After the Oscar’s celebrations and upsets, and they are all incredible films, let’s focus on a film which wasn’t nominated, although it should have been. 2019 was a wonderful film year after all, and extremely competitive in terms of awards. But for those focusing on the Academy Awards, some treasures might be overlooked...

Dolemite Is My Name is essentially a film about the passion of making film. It is, essentially, a biopic of Rudy Ray Moore, as played by Eddie Murphy in an authoritative performance. The film also sports a fantastic supporting cast with, among others, Da’Vine Joy Randolph, Craig Robinson and Wesley Snipes.
Rudy Ray Moore is a struggling stand-up comedian, who has his first epiphany when he hears a homeless man – a self-proclaimed “repository of Afro-American folklore” – tell bawdy tales about a fictional character named “Dolemite”, stories which he adapts, and then proceeds to use in his stand-up and on his self-produced records.
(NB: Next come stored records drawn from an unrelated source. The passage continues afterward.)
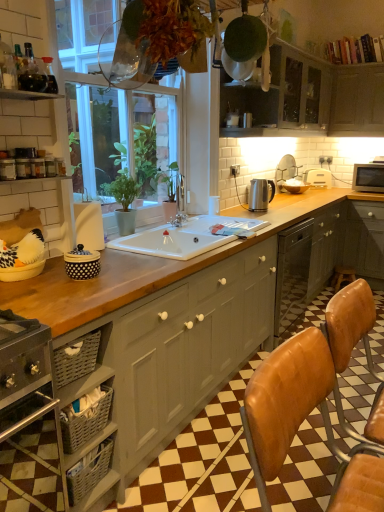
Question: Would you say matte black microwave at upper right, marked as the seventh appliance in a left-to-right arrangement, is part of metallic silver kettle at upper center, which is the sixth appliance from right to left,'s contents?

Choices:
 (A) no
 (B) yes

Answer: (A)

Question: From the image's perspective, is metallic silver kettle at upper center, which is the sixth appliance from right to left, located beneath matte black microwave at upper right, marked as the first appliance in a right-to-left arrangement?

Choices:
 (A) yes
 (B) no

Answer: (B)

Question: Does metallic silver kettle at upper center, which ranks as the 2th appliance in front-to-back order, have a larger size compared to matte black microwave at upper right, marked as the first appliance in a right-to-left arrangement?

Choices:
 (A) no
 (B) yes

Answer: (A)

Question: Is metallic silver kettle at upper center, which is the 6th appliance in back-to-front order, shorter than matte black microwave at upper right, marked as the first appliance in a right-to-left arrangement?

Choices:
 (A) yes
 (B) no

Answer: (A)

Question: Does metallic silver kettle at upper center, which ranks as the 2th appliance in front-to-back order, have a smaller size compared to matte black microwave at upper right, marked as the 2th appliance in a back-to-front arrangement?

Choices:
 (A) no
 (B) yes

Answer: (B)

Question: From the image's perspective, is satin nickel toaster at upper right, which is the 4th appliance from front to back, positioned above or below brown leather bar stool at lower right?

Choices:
 (A) below
 (B) above

Answer: (B)

Question: In terms of width, does satin nickel toaster at upper right, acting as the 4th appliance starting from the back, look wider or thinner when compared to brown leather bar stool at lower right?

Choices:
 (A) thin
 (B) wide

Answer: (A)

Question: Would you say satin nickel toaster at upper right, acting as the 4th appliance starting from the back, is inside or outside brown leather bar stool at lower right?

Choices:
 (A) inside
 (B) outside

Answer: (B)

Question: Is satin nickel toaster at upper right, acting as the 4th appliance starting from the back, in front of or behind brown leather bar stool at lower right in the image?

Choices:
 (A) front
 (B) behind

Answer: (B)

Question: Is satin nickel toaster at upper right, marked as the fourth appliance in a left-to-right arrangement, situated inside white ceramic sink at center or outside?

Choices:
 (A) outside
 (B) inside

Answer: (A)

Question: Considering the positions of point (276, 181) and point (205, 229), is point (276, 181) closer or farther from the camera than point (205, 229)?

Choices:
 (A) farther
 (B) closer

Answer: (A)

Question: Considering the positions of satin nickel toaster at upper right, which is the 4th appliance from front to back, and white ceramic sink at center in the image, is satin nickel toaster at upper right, which is the 4th appliance from front to back, taller or shorter than white ceramic sink at center?

Choices:
 (A) short
 (B) tall

Answer: (B)

Question: Is satin nickel toaster at upper right, marked as the fourth appliance in a left-to-right arrangement, to the left or to the right of white ceramic sink at center in the image?

Choices:
 (A) left
 (B) right

Answer: (B)

Question: Considering the positions of matte gray cabinet at center, positioned as the first cabinetry in bottom-to-top order, and matte gray cabinets at upper center, the second cabinetry viewed from the right, in the image, is matte gray cabinet at center, positioned as the first cabinetry in bottom-to-top order, bigger or smaller than matte gray cabinets at upper center, the second cabinetry viewed from the right,?

Choices:
 (A) small
 (B) big

Answer: (B)

Question: Is matte gray cabinet at center, the 3th cabinetry when ordered from top to bottom, spatially inside matte gray cabinets at upper center, the second cabinetry positioned from the top, or outside of it?

Choices:
 (A) outside
 (B) inside

Answer: (A)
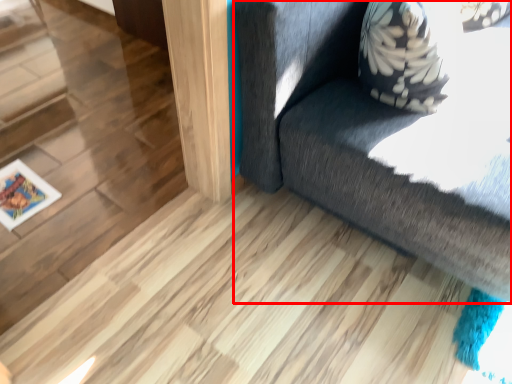
Question: From the image, what is the correct spatial relationship of furniture (annotated by the red box) in relation to picture frame?

Choices:
 (A) left
 (B) right

Answer: (B)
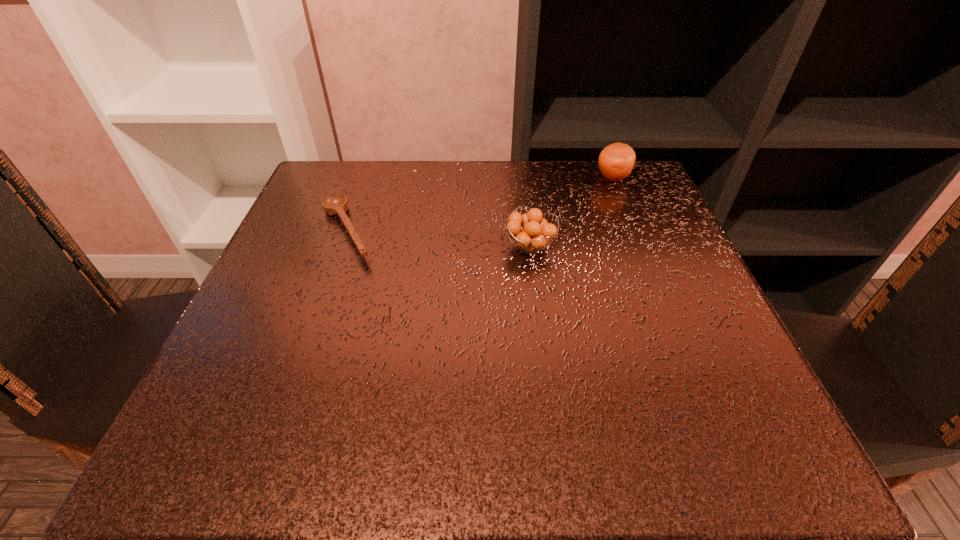
Identify the location of wooden spoon that is at the far edge. The height and width of the screenshot is (540, 960). (335, 204).

Locate an element on the screen. The image size is (960, 540). object located at the left edge is located at coordinates (335, 204).

The height and width of the screenshot is (540, 960). I want to click on object that is at the right edge, so click(616, 161).

At what (x,y) coordinates should I click in order to perform the action: click on object located in the far left corner section of the desktop. Please return your answer as a coordinate pair (x, y). Looking at the image, I should click on (335, 204).

This screenshot has width=960, height=540. Identify the location of object present at the far right corner. (616, 161).

I want to click on vacant space at the far edge, so pyautogui.click(x=507, y=196).

In the image, there is a desktop. At what (x,y) coordinates should I click in order to perform the action: click on vacant region at the near edge. Please return your answer as a coordinate pair (x, y). Looking at the image, I should click on (366, 456).

Where is `vacant space at the left edge of the desktop`? This screenshot has width=960, height=540. vacant space at the left edge of the desktop is located at coordinates (x=354, y=224).

Image resolution: width=960 pixels, height=540 pixels. Find the location of `vacant space at the right edge`. vacant space at the right edge is located at coordinates (702, 363).

In the image, there is a desktop. Where is `free region at the far left corner`? free region at the far left corner is located at coordinates (314, 218).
His second epiphany comes when he and his entourage watch a middling all-white comedy. None of them finds it remotely funny. “Hey man, what the f***is this. This s*** ain’t funny” and “there ain’t no brothers in it either”. Rudy Ray just stares into the light of the projector, riveted. “This movie”, he muses later “is playing across the whole country. It ain’t got no titties, no funny and no kung fu”. Of course Rudy Ray’s thought is that he himself will make and finance a film with all of these things.

Apart from being known as “The Godfather of Rap”, Rudy Ray Moore is perhaps best known for his independent movie Dolemite (1975) and its sequels, after the comedian’s success with the character on his records. And I urge you to find some of the original clips. (It has actually been released on Blu-ray, so it is also available in its entirety.) It is an early spoof of the 70’s blaxploitation genre which has been incredibly influential on our current-day cinema and the films we love. Think (of course) of Quentin Tarantino, Samuel L. Jackson’s Shaft series, American Gangster and, a personal fave of mine, Black Dynamite, which is equally affectionate in its spoofing of the genre.
The genre itself is not, and wasn’t at the time, without controversy. At a time when theatres were trying to lure people away from TV, an “R” rating wasn’t necessarily bad for business, so cinemas sometimes showed material that was decidedly not family-friendly. In this context the blaxpoitation movement was kicked-off with the surprise smash-hit Sweet Sweetback’s Baadasssss Song (1971) mostly self-financed by Melvin van Peebles, in which, and this was radical at the time, the lead evades racist police, and lives. (Mario van Peebles later made a film about the making of his father’s film: Baadasssss! in 2004.) Sweetback‘s enormous financial success was followed by films like the original Shaft (1971), but in the case of the latter, the profit went straight into MGM’s coffers, instead of to an independent filmmaker. Shaft was also arguably more mainstream, and certainly more apolitical. Films like the later Foxy Brown (1974) were even directed by white men and, while not geared towards white audiences, certainly scripted to make these movies more accessible to them. All of this does not diminish the popularity of these films, they are hugely influential, sometimes sombre, sometimes joyous, and also sometimes fly-by-night low-rent productions. All this adds to, rather than detracts from, their appeal.
The power of Dolemite Is My Name is not just that it is a rags-to-riches story, as many American films inevitably are. It is paean to people who found an extraordinary second act in life. It is also a story about what it took to get anything at all. About what it took for Rudy Ray to get his stand-up act, what it took to even start filming, let alone continue filming, never mind distribution.

While the film won its share of awards, it was not nominated for any of the 2019 Oscars, possibly because Netflix was already shouldering a marketing behemoth in The Irishman. This is really too bad, because the film is a joy to watch. It is poignant, raucously funny, both passionate and compassionate, based on a person whose story should be told. A filmmaker whose films are beloved and influential, whose legacy can be felt, even today, but who – for all the wrong reasons – you might not have heard of but for a film like Dolemite Is My Name.